Anyway, the generic policy died earlier than was expected. In April 1976, new Drug Act was passed which brought the brands back.

Drug Act 1976 upheld the BRANDS, much to the satisfaction of MNCs. For the next about ten years, Brands and MNCs were happy together. In 1980s, Local Pharma started with ‘Branded Generics’. Prior to this, Local Pharma produced generics of very old molecules, mostly by generic names. Branded generic was a new concept. It was a generic product but branded like a brand should be. Marketing and Promotion was to establish the ‘Brand’. This was successfully done by some companies. In my view, it was the first major milestone among the many milestones which generic industry later achieved. Up to this time, the branded generics were introduced for the innovator brands which were available in the market for a long time.

I would like to divide the development of generic industry in three phases.

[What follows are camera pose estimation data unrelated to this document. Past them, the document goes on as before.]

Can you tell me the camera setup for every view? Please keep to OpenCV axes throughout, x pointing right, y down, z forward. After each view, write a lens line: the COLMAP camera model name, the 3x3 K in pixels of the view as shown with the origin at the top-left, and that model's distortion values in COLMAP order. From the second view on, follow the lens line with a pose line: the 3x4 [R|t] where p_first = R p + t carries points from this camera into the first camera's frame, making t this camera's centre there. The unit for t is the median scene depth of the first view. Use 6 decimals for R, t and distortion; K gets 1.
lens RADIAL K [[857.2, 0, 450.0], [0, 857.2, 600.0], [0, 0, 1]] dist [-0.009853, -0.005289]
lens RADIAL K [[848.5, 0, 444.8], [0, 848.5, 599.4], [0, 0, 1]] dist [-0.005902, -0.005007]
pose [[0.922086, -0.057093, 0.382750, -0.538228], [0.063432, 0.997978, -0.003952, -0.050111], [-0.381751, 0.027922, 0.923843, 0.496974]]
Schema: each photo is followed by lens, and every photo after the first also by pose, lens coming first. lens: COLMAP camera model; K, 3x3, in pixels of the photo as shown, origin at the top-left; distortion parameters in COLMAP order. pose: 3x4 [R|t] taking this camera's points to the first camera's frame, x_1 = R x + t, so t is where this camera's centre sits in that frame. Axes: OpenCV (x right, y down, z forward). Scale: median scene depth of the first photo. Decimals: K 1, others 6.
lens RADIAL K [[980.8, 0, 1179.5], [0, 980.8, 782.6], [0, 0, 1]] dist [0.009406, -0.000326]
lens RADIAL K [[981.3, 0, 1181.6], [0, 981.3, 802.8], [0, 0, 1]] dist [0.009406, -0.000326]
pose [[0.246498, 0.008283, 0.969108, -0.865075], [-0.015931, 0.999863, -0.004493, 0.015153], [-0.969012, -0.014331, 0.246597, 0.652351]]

Phase I. Introduction of generics of old, established innovator brands

This was early 1980s. Branded generics for old, established brands were introduced. Examples were generics of Velosef (cephradine), Voltaren (diclofenac sodium), Vibramycin (doxycycline), (hyoscine compound), Flagyl (metronidazole), Brufen (ibuprofen), and few others. These brands were huge in volume and the branded generics anticipated that even a tiny share would be good for them.

Two factors were worth noting.

One, branded generics attacked large brands like a pack of wolves. They gnawed at it from various sides and tore away small pieces. Initially, the big brand took it lightly. They thought they were beyond any kind of serious attack. When they realized the seriousness of situation, they could not do much about it. The damage had set in. Big brands did not die because the force of branded generics pushed the market boundaries to increase the overall size of market. This is also debatable to say that branded generics stalled the growth of innovator brands. Innovator brands would never have been able to expand the market alone.

Two, Branded generics were introduced for the innovator brands which were easy-to-sell and had short term treatment. It was the strategy of hit and run. Many of these did not even need prescription to sell.